Next generation partnerships for ibm software group

 

 

IBM Software Overview:

IBM Software has consistently grown revenue for the IBM Corporation.  IBM software plays across the entire software spectrum which includes operating systems, middleware, and enterprise applications. Middleware is growing at a 6% compound growth rate, equal to that of enterprise applications, and IBM is the middleware market share leader.

 

Middleware is the glue that ties applications together. Every company runs thousands of middleware applications. These products are needed for messaging, process flow and control, managing data and federation, tooling and so on. Middleware allows people to interact and collaborate.

 

IBM middleware is based on a Service Oriented Architecture (SOA), a business-centric open IT architectural approach that supports integrating businesses using linked, repeatable business tasks, or services. IBM is committed to supporting heterogeneous IT environments via open standards and SOA. This ensures clients can maintain the flexibility needed to evolve to new products and technologies based on value and not on proprietary constraints.

 

IBM’s integrated software platform incorporates virtually all its middleware portfolio to support front-end access requirements and back-end integration requirements with systems management, transaction control, data persistence, and development tools using open standards.

 

The five key areas of IBM’s integrated portfolio are focused on delivering Business Process Flexibility, Next Generation Collaboration, providing Information on Demand, Service Management and Software Lifecycle Management.
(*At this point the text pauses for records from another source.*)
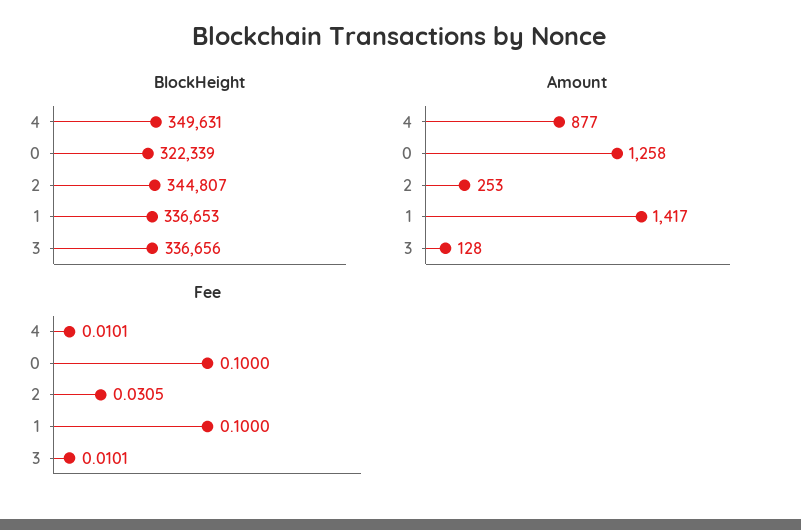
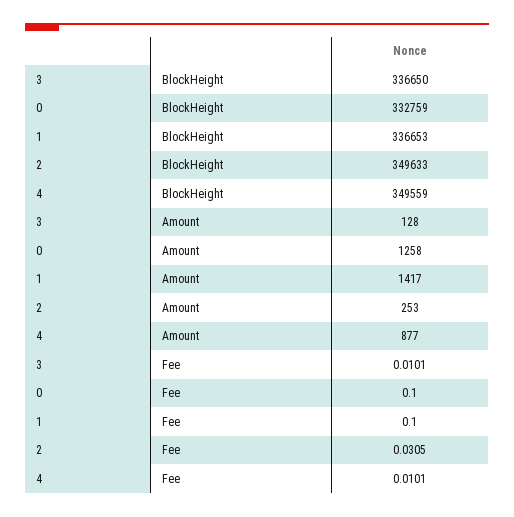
  {
    "BlockHeight": {
-     "4": 349631,
+     "4": 349559,
-     "0": 322339,
+     "0": 332759,
-     "2": 344807,
+     "2": 349633,
      "1": 336653,
-     "3": 336656
+     "3": 336650
    },
    "Amount": {
      "4": 877,
      "0": 1258,
      "2": 253,
      "1": 1417,
      "3": 128
    },
    "Fee": {
      "4": 0.0101,
      "0": 0.1,
      "2": 0.0305,
      "1": 0.1,
      "3": 0.0101
    }
  }

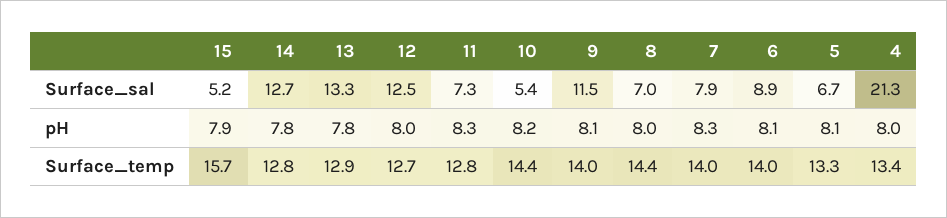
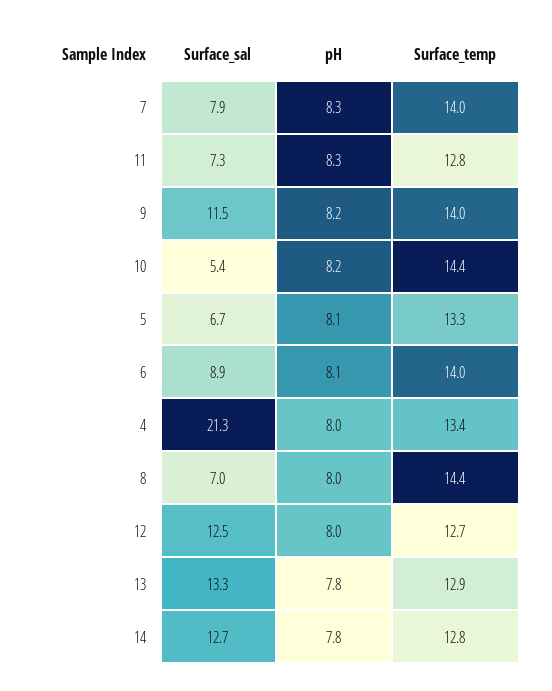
  {
-   "15": {
-     "Surface_sal": 5.2,
-     "pH": 7.9,
-     "Surface_temp": 15.7
-   },
    "14": {
      "Surface_sal": 12.7,
      "pH": 7.8,
      "Surface_temp": 12.8
    },
    "13": {
      "Surface_sal": 13.3,
      "pH": 7.8,
      "Surface_temp": 12.9
    },
    "12": {
      "Surface_sal": 12.5,
      "pH": 8,
      "Surface_temp": 12.7
    },
    "11": {
      "Surface_sal": 7.3,
      "pH": 8.3,
      "Surface_temp": 12.8
    },
    "10": {
      "Surface_sal": 5.4,
      "pH": 8.2,
      "Surface_temp": 14.4
    },
    "9": {
      "Surface_sal": 11.5,
-     "pH": 8.1,
+     "pH": 8.2,
      "Surface_temp": 14
    },
    "8": {
      "Surface_sal": 7,
      "pH": 8,
      "Surface_temp": 14.4
    },
    "7": {
      "Surface_sal": 7.9,
      "pH": 8.3,
      "Surface_temp": 14
    },
    "6": {
      "Surface_sal": 8.9,
      "pH": 8.1,
      "Surface_temp": 14
    },
    "5": {
      "Surface_sal": 6.7,
      "pH": 8.1,
      "Surface_temp": 13.3
    },
    "4": {
      "Surface_sal": 21.3,
      "pH": 8,
      "Surface_temp": 13.4
    }
  }

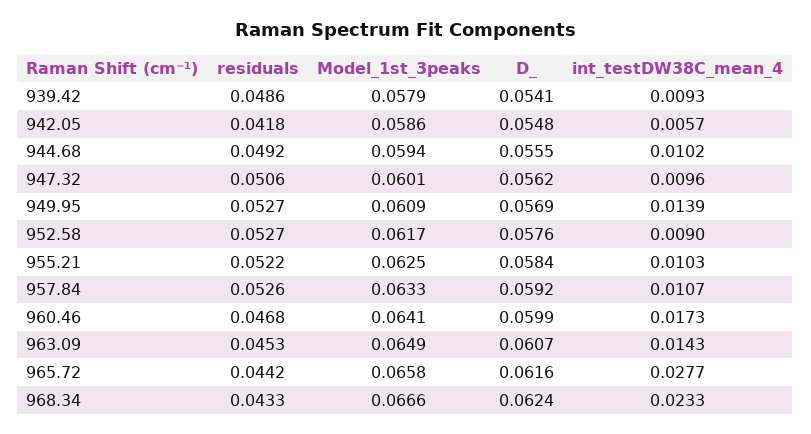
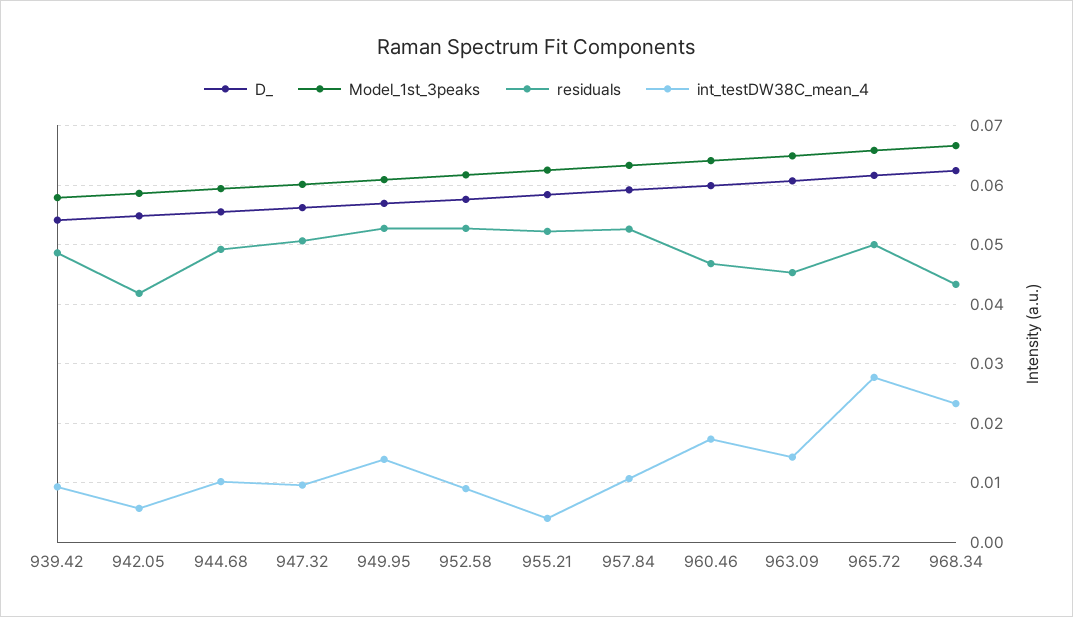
  {
    "residuals": {
      "939.42": 0.0486,
      "942.05": 0.0418,
      "944.68": 0.0492,
      "947.32": 0.0506,
      "949.95": 0.0527,
      "952.58": 0.0527,
      "955.21": 0.0522,
      "957.84": 0.0526,
      "960.46": 0.0468,
      "963.09": 0.0453,
-     "965.72": 0.0442,
+     "965.72": 0.05,
      "968.34": 0.0433
    },
    "Model_1st_3peaks": {
      "939.42": 0.0579,
      "942.05": 0.0586,
      "944.68": 0.0594,
      "947.32": 0.0601,
      "949.95": 0.0609,
      "952.58": 0.0617,
      "955.21": 0.0625,
      "957.84": 0.0633,
      "960.46": 0.0641,
      "963.09": 0.0649,
      "965.72": 0.0658,
      "968.34": 0.0666
    },
    "D_": {
      "939.42": 0.0541,
      "942.05": 0.0548,
      "944.68": 0.0555,
      "947.32": 0.0562,
      "949.95": 0.0569,
      "952.58": 0.0576,
      "955.21": 0.0584,
      "957.84": 0.0592,
      "960.46": 0.0599,
      "963.09": 0.0607,
      "965.72": 0.0616,
      "968.34": 0.0624
    },
    "int_testDW38C_mean_4": {
      "939.42": 0.0093,
      "942.05": 0.0057,
      "944.68": 0.0102,
      "947.32": 0.0096,
      "949.95": 0.0139,
      "952.58": 0.009,
-     "955.21": 0.0103,
+     "955.21": 0.004,
      "957.84": 0.0107,
      "960.46": 0.0173,
      "963.09": 0.0143,
      "965.72": 0.0277,
      "968.34": 0.0233
    }
  }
These focus areas are aligned with what businesses need to enable innovation within their organizations.

 

Next Generation Partnerships

Growth in IBM’s software business comes from three sources:  Organic growth, channel growth, and acquisition growth.  A major opportunity IBM continues to focus on is ‘channel growth’.  IBM research shows that middleware is growing faster through indirect channels and that Business Partners (systems integrators, consultants, solution providers, resellers, managed and application services providers, and independent software vendors) influence brand selection in two out of three middleware opportunities.

As people, companies, organizations, and governments become more interconnected, instrumented, and intelligent a new wave of partnerships will emerge that drive collaboration, efficiencies and cost savings. While traditional high value Business Partners will remain an important component in IBM’s go-to-market strategy, these next generation partnerships will play a critical role in generating revenue for IBM. These partnerships will be found in vertical industries such as healthcare and energy. Customers become Business Partners and merge their business expertise with IBM’s software to generate new growth opportunities.  Partnerships can also evolve with companies that have specific capabilities or domain expertise that complement IBM Software's assets. For example, video surveillance and sensor/actuator companies will need software expertise to produce products and solutions that can deal with huge amounts of information.


Goal of the Practicum:
Identify the next generation Business Partners that can resell, OEM, or influence IBM middleware solutions that will generate revenue and open new opportunities to markets for IBM.  Initially, the practicum would cast a broad net, but it is expected that the final presentation will provide criteria for new partnerships and dive deeply into the feasibility of a few promising and novel relationships for IBM’s software.